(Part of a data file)
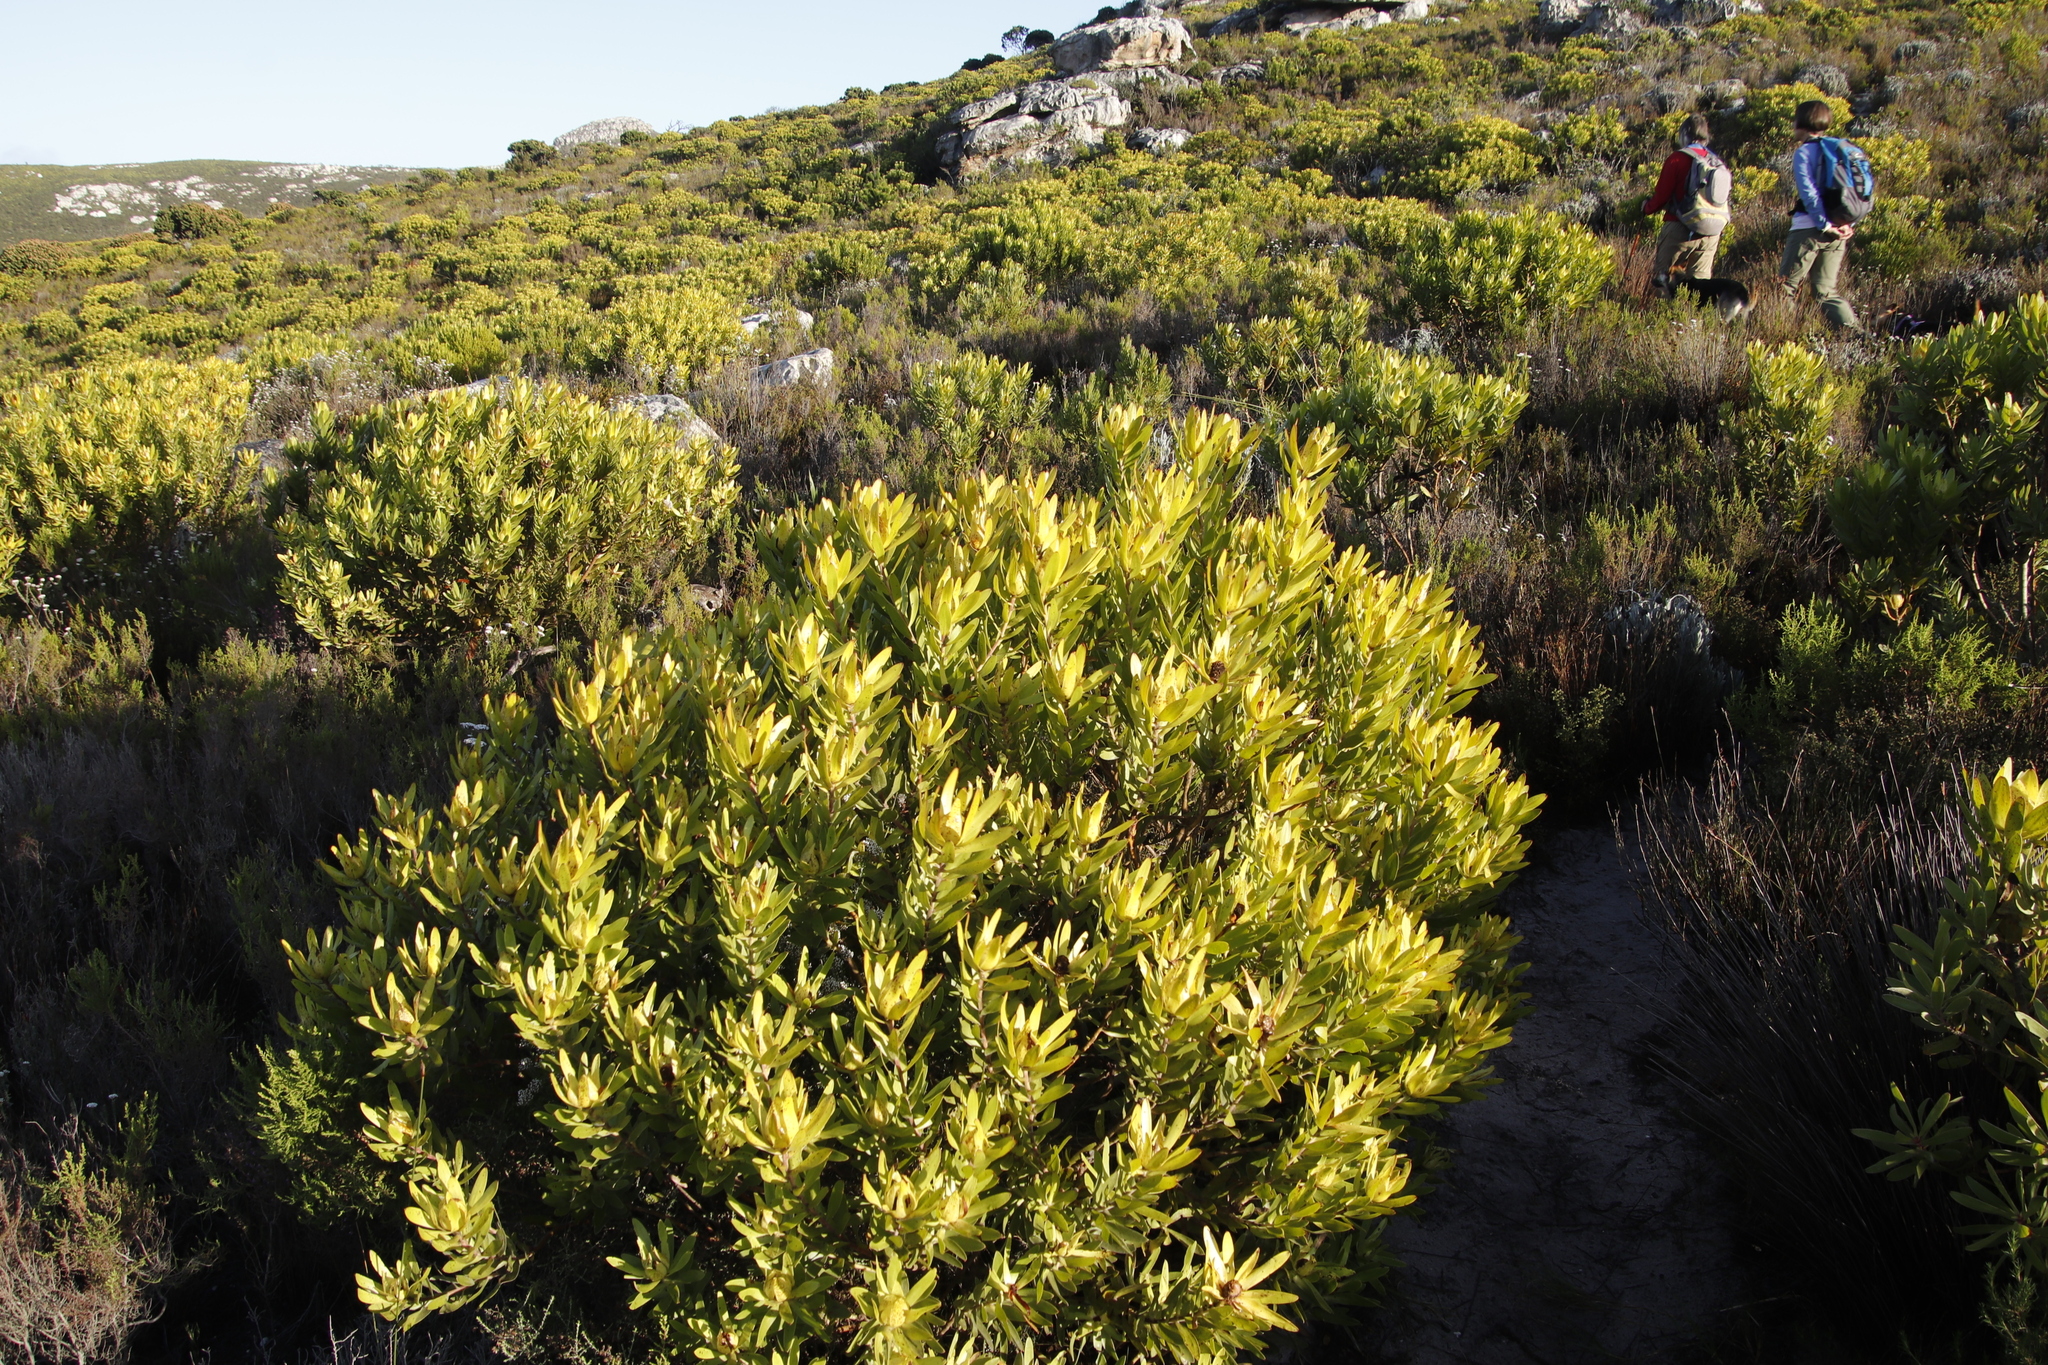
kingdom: Plantae
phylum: Tracheophyta
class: Magnoliopsida
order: Proteales
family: Proteaceae
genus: Leucadendron
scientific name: Leucadendron laureolum
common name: Golden sunshinebush
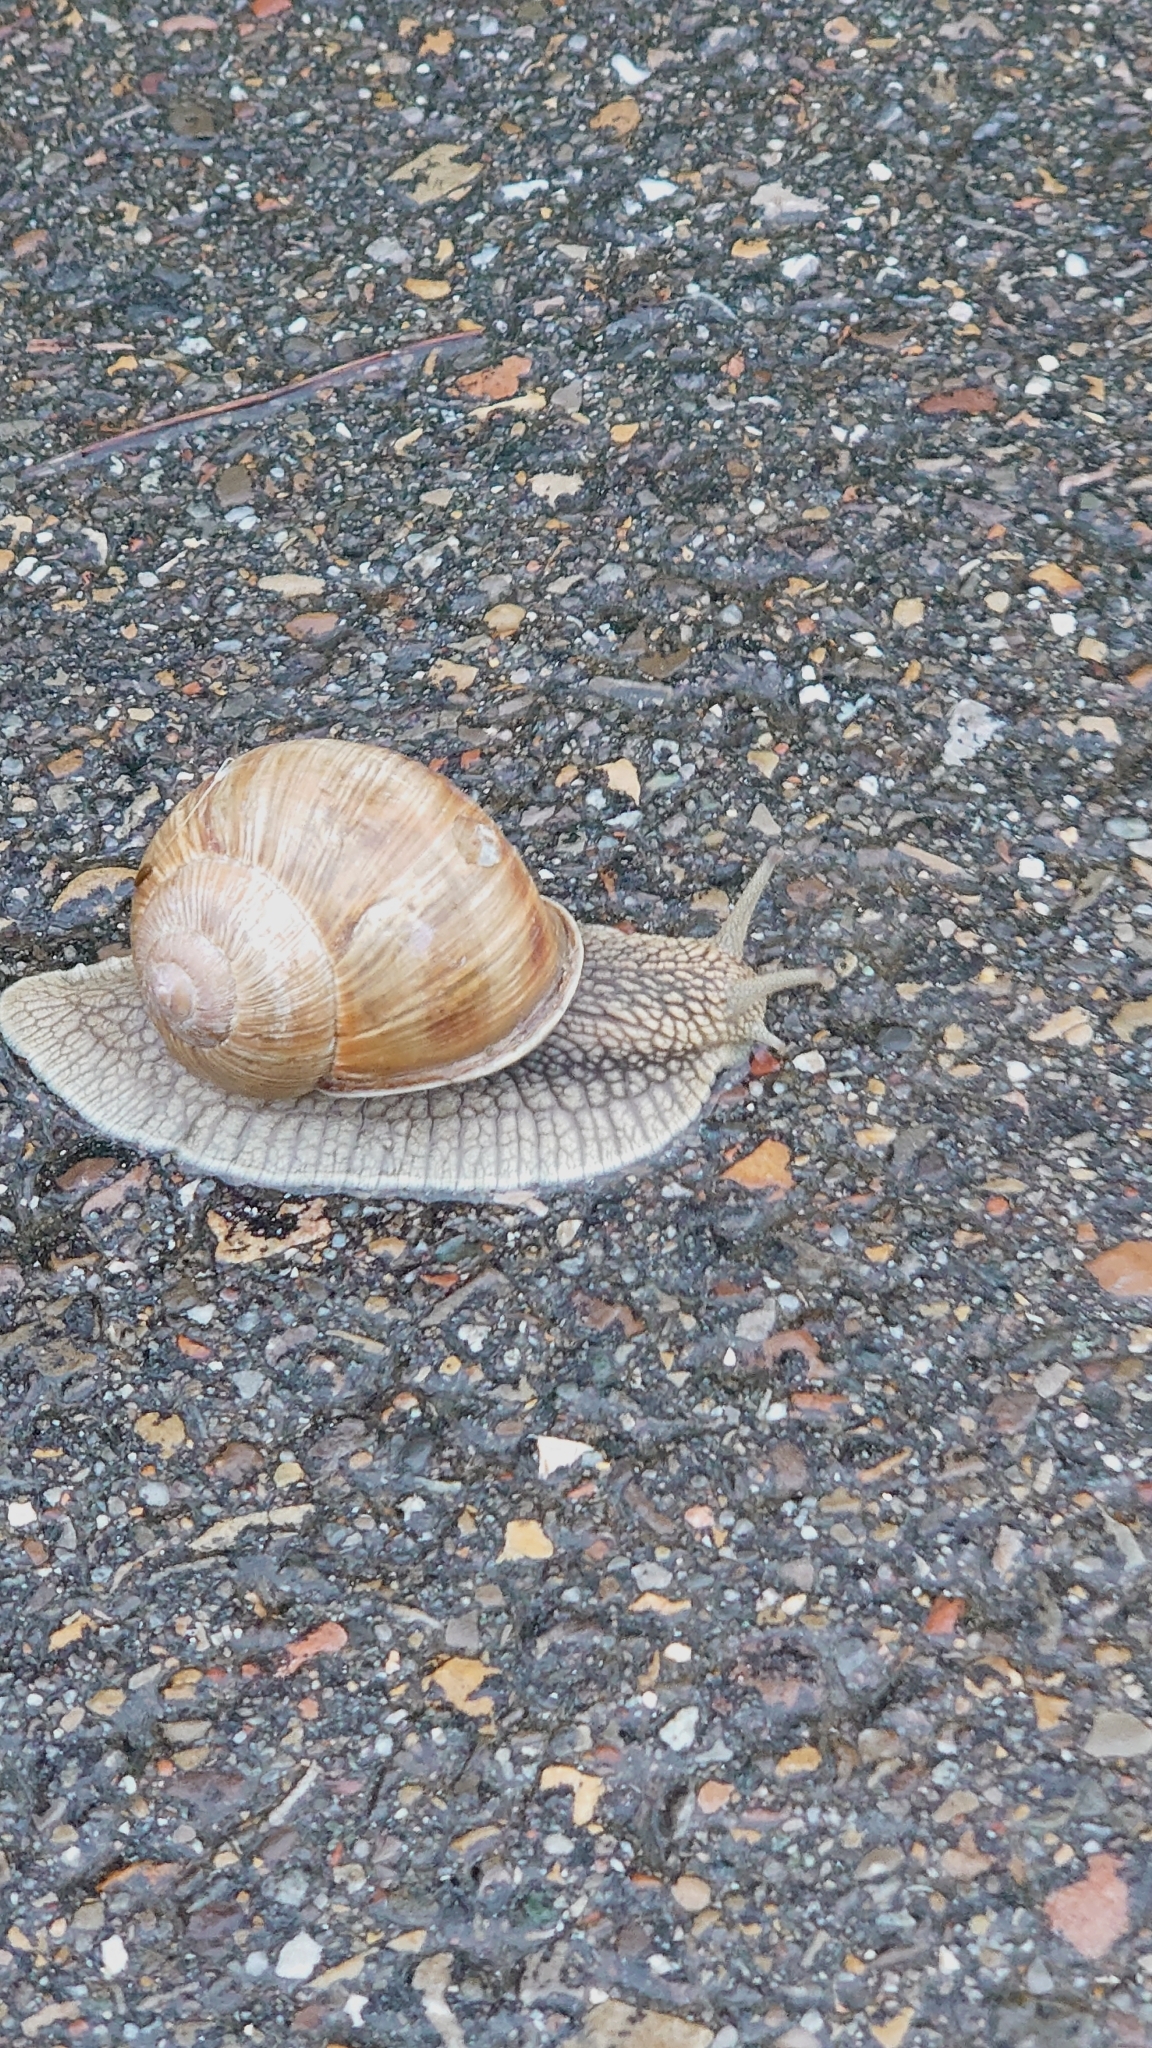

WRITTEN PROBLEM: Retype the naming lines from all of the entries above word for word, leaving out the pictures.

EXPECTED ANSWER:
kingdom: Plantae
phylum: Tracheophyta
class: Magnoliopsida
order: Proteales
family: Proteaceae
genus: Leucadendron
scientific name: Leucadendron laureolum
common name: Golden sunshinebush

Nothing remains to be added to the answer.